また、プロモーションビデオというものにもいち早く取り組み、1972年の時点で先鞭をつけている。だが、ボウイのプロモーションビデオが本格的になったのはニューウェイブの時代、いわゆる「ベルリン三部作」の時代からである。その頃から独創的なビデオを撮り始め、1980年の「Ashes to Ashes」は当時としては破格の金額をかけ、その後のMTV時代へと突入していくためのきっかけとなった。
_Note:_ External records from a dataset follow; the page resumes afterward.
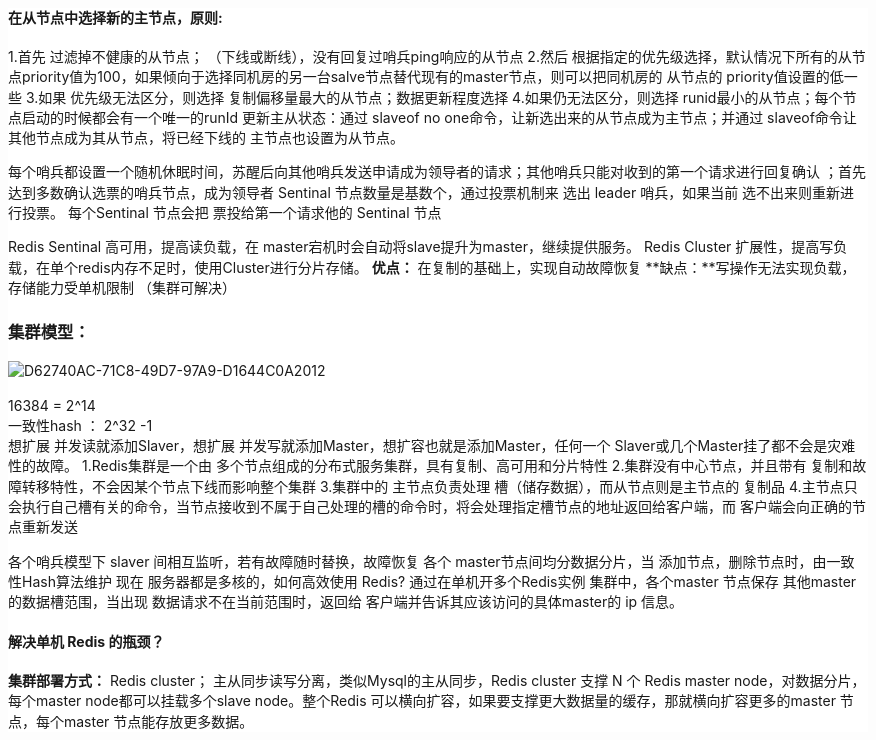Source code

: #### 在从节点中选择新的主节点，原则: 

1.首先 过滤掉不健康的从节点； （下线或断线），没有回复过哨兵ping响应的从节点
2.然后 根据指定的优先级选择，默认情况下所有的从节点priority值为100，如果倾向于选择同机房的另一台salve节点替代现有的master节点，则可以把同机房的 从节点的 priority值设置的低一些
3.如果 优先级无法区分，则选择 复制偏移量最大的从节点；数据更新程度选择
4.如果仍无法区分，则选择 runid最小的从节点；每个节点启动的时候都会有一个唯一的runId
更新主从状态：通过 slaveof no one命令，让新选出来的从节点成为主节点；并通过 slaveof命令让其他节点成为其从节点，将已经下线的 主节点也设置为从节点。

每个哨兵都设置一个随机休眠时间，苏醒后向其他哨兵发送申请成为领导者的请求；其他哨兵只能对收到的第一个请求进行回复确认   ；首先达到多数确认选票的哨兵节点，成为领导者 Sentinal 节点数量是基数个，通过投票机制来 选出 leader 哨兵，如果当前 选不出来则重新进行投票。 每个Sentinal 节点会把 票投给第一个请求他的 Sentinal 节点 

Redis Sentinal 高可用，提高读负载，在 master宕机时会自动将slave提升为master，继续提供服务。
Redis Cluster 扩展性，提高写负载，在单个redis内存不足时，使用Cluster进行分片存储。 
**优点：** 在复制的基础上，实现自动故障恢复
**缺点：**写操作无法实现负载，存储能力受单机限制 （集群可解决）

### 集群模型：

<img src="https://tva1.sinaimg.cn/large/008i3skNly1guwkn395yzj60q90ext9y02.jpg" alt="D62740AC-71C8-49D7-97A9-D1644C0A2012" width="750" height="400" />

16384 =  2^14   
一致性hash ： 2^32 -1  
想扩展 并发读就添加Slaver，想扩展 并发写就添加Master，想扩容也就是添加Master，任何一个 Slaver或几个Master挂了都不会是灾难性的故障。
1.Redis集群是一个由 多个节点组成的分布式服务集群，具有复制、高可用和分片特性
2.集群没有中心节点，并且带有 复制和故障转移特性，不会因某个节点下线而影响整个集群
3.集群中的 主节点负责处理 槽（储存数据），而从节点则是主节点的 复制品
4.主节点只会执行自己槽有关的命令，当节点接收到不属于自己处理的槽的命令时，将会处理指定槽节点的地址返回给客户端，而 客户端会向正确的节点重新发送

各个哨兵模型下 slaver 间相互监听，若有故障随时替换，故障恢复
各个 master节点间均分数据分片，当 添加节点，删除节点时，由一致性Hash算法维护
现在 服务器都是多核的，如何高效使用 Redis?      通过在单机开多个Redis实例
集群中，各个master 节点保存 其他master 的数据槽范围，当出现 数据请求不在当前范围时，返回给 客户端并告诉其应该访问的具体master的  ip 信息。

#### 解决单机 Redis 的瓶颈？

**集群部署方式：** Redis cluster； 主从同步读写分离，类似Mysql的主从同步，Redis cluster 支撑 N 个 Redis master node，对数据分片，每个master node都可以挂载多个slave node。整个Redis 可以横向扩容，如果要支撑更大数据量的缓存，那就横向扩容更多的master 节点，每个master 节点能存放更多数据。

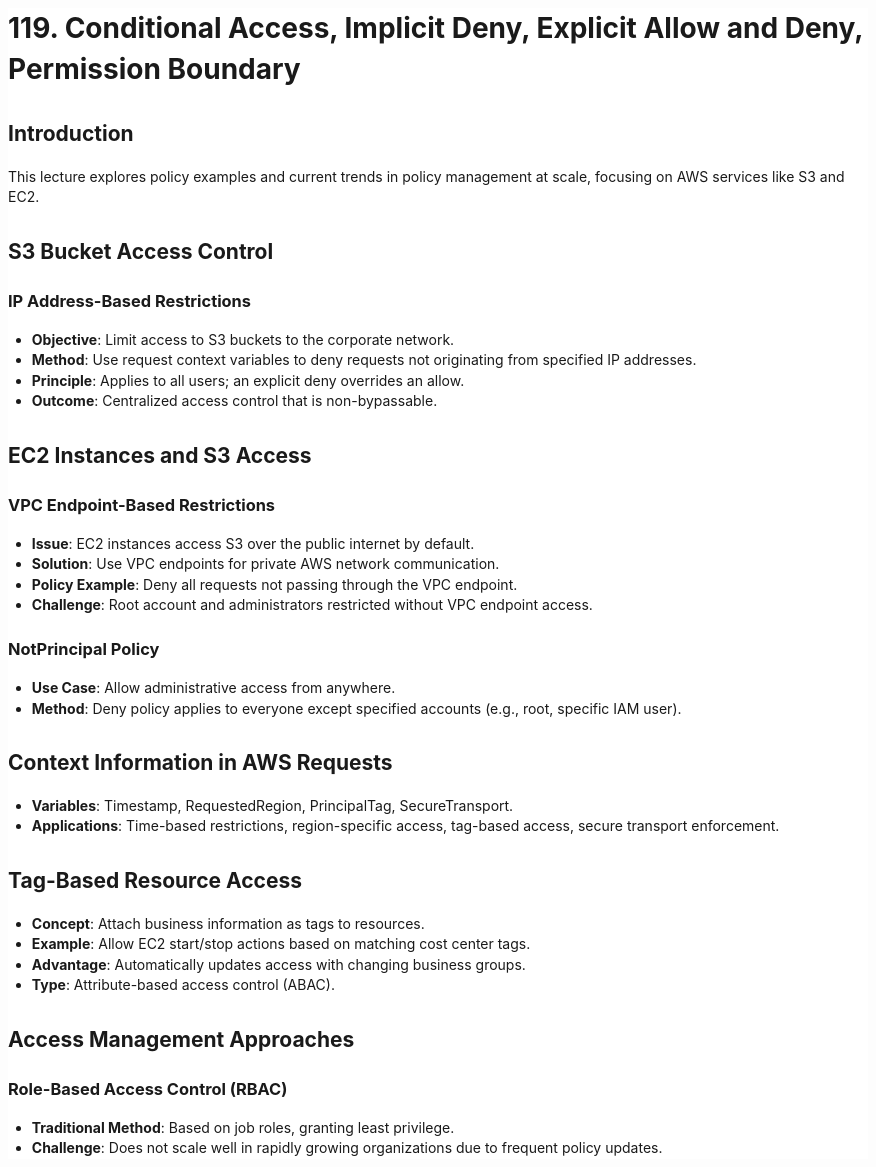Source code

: # 119. Conditional Access, Implicit Deny, Explicit Allow and Deny, Permission Boundary

## Introduction
This lecture explores policy examples and current trends in policy management at scale, focusing on AWS services like S3 and EC2.

## S3 Bucket Access Control
### IP Address-Based Restrictions
- **Objective**: Limit access to S3 buckets to the corporate network.
- **Method**: Use request context variables to deny requests not originating from specified IP addresses.
- **Principle**: Applies to all users; an explicit deny overrides an allow.
- **Outcome**: Centralized access control that is non-bypassable.

## EC2 Instances and S3 Access
### VPC Endpoint-Based Restrictions
- **Issue**: EC2 instances access S3 over the public internet by default.
- **Solution**: Use VPC endpoints for private AWS network communication.
- **Policy Example**: Deny all requests not passing through the VPC endpoint.
- **Challenge**: Root account and administrators restricted without VPC endpoint access.

### NotPrincipal Policy
- **Use Case**: Allow administrative access from anywhere.
- **Method**: Deny policy applies to everyone except specified accounts (e.g., root, specific IAM user).

## Context Information in AWS Requests
- **Variables**: Timestamp, RequestedRegion, PrincipalTag, SecureTransport.
- **Applications**: Time-based restrictions, region-specific access, tag-based access, secure transport enforcement.

## Tag-Based Resource Access
- **Concept**: Attach business information as tags to resources.
- **Example**: Allow EC2 start/stop actions based on matching cost center tags.
- **Advantage**: Automatically updates access with changing business groups.
- **Type**: Attribute-based access control (ABAC).

## Access Management Approaches
### Role-Based Access Control (RBAC)
- **Traditional Method**: Based on job roles, granting least privilege.
- **Challenge**: Does not scale well in rapidly growing organizations due to frequent policy updates.
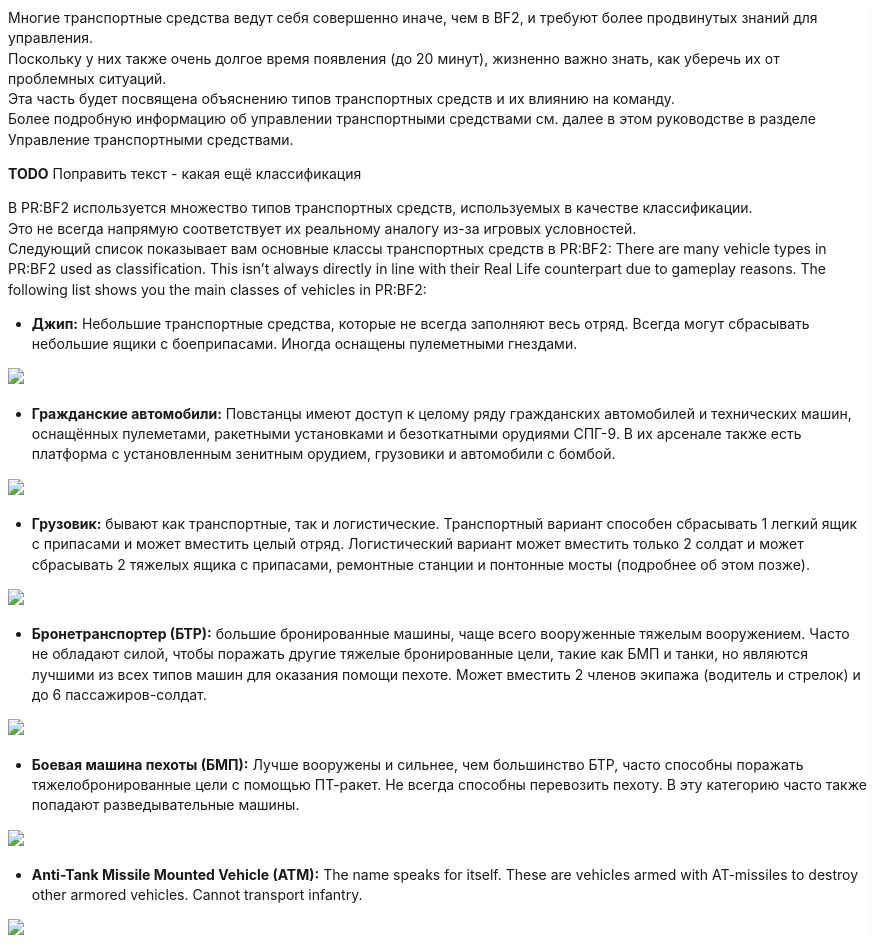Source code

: Многие транспортные средства ведут себя совершенно иначе, чем в BF2, и требуют более продвинутых знаний для управления.</br>
Поскольку у них также очень долгое время появления \(до 20 минут\), жизненно важно знать, как уберечь их от проблемных ситуаций.</br>
Эта часть будет посвящена объяснению типов транспортных средств и их влиянию на команду.</br>
Более подробную информацию об управлении транспортными средствами см. далее в этом руководстве в разделе Управление транспортными средствами.

**TODO** Поправить текст - какая ещё классификация

В PR:BF2 используется множество типов транспортных средств, используемых в качестве классификации.</br>
Это не всегда напрямую соответствует их реальному аналогу из-за игровых условностей.</br>
Следующий список показывает вам основные классы транспортных средств в PR:BF2:
There are many vehicle types in PR:BF2 used as classification. This isn’t always directly in line with their Real Life counterpart due to gameplay reasons. The following list shows you the main classes of vehicles in PR:BF2:

* **Джип:** Небольшие транспортные средства, которые не всегда заполняют весь отряд. Всегда могут сбрасывать небольшие ящики с боеприпасами. Иногда оснащены пулеметными гнездами.

![](../assets/jeep.png)

* **Гражданские автомобили:** Повстанцы имеют доступ к целому ряду гражданских автомобилей и технических машин, оснащённых пулеметами, ракетными установками и безоткатными орудиями СПГ-9. В их арсенале также есть платформа с установленным зенитным орудием, грузовики и автомобили с бомбой. 

![](../assets/civiliancars.png)

* **Грузовик:** бывают как транспортные, так и логистические. Транспортный вариант способен сбрасывать 1 легкий ящик с припасами и может вместить целый отряд. Логистический вариант может вместить только 2 солдат и может сбрасывать 2 тяжелых ящика с припасами, ремонтные станции и понтонные мосты \(подробнее об этом позже\).

![](../assets/truck.png)

* **Бронетранспортер \(БТР\):** большие бронированные машины, чаще всего вооруженные тяжелым вооружением. Часто не обладают силой, чтобы поражать другие тяжелые бронированные цели, такие как БМП и танки, но являются лучшими из всех типов машин для оказания помощи пехоте. Может вместить 2 членов экипажа \(водитель и стрелок\) и до 6 пассажиров-солдат.

![](../assets/apc.png)

* **Боевая машина пехоты \(БМП\):** Лучше вооружены и сильнее, чем большинство БТР, часто способны поражать тяжелобронированные цели с помощью ПТ-ракет. Не всегда способны перевозить пехоту. В эту категорию часто также попадают разведывательные машины.

![](../assets/ifv.png)

* **Anti-Tank Missile Mounted Vehicle \(ATM\):** The name speaks for itself. These are vehicles armed with AT-missiles to destroy other armored vehicles. Cannot transport infantry.

![](../assets/atm.png)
また、ボウイには映画俳優としての顔もあり、「地球に落ちて来た男」「戦場のメリークリスマス」「ラビリンス」など、その存在感を十二分に発揮している。とにかく、ボウイを語るには一つのジャンルだけで語ることは難しい。あまりにも彼の仕事が広大すぎるからだ。だからといって、全部を知る必要はない。気になるものから触れていけばいいのだ。ボウイは彼自身が一つのジャンルであるのだから。ただし、一旦触れればそこには広大な世界が広がっている。それだけは覚悟して欲しい。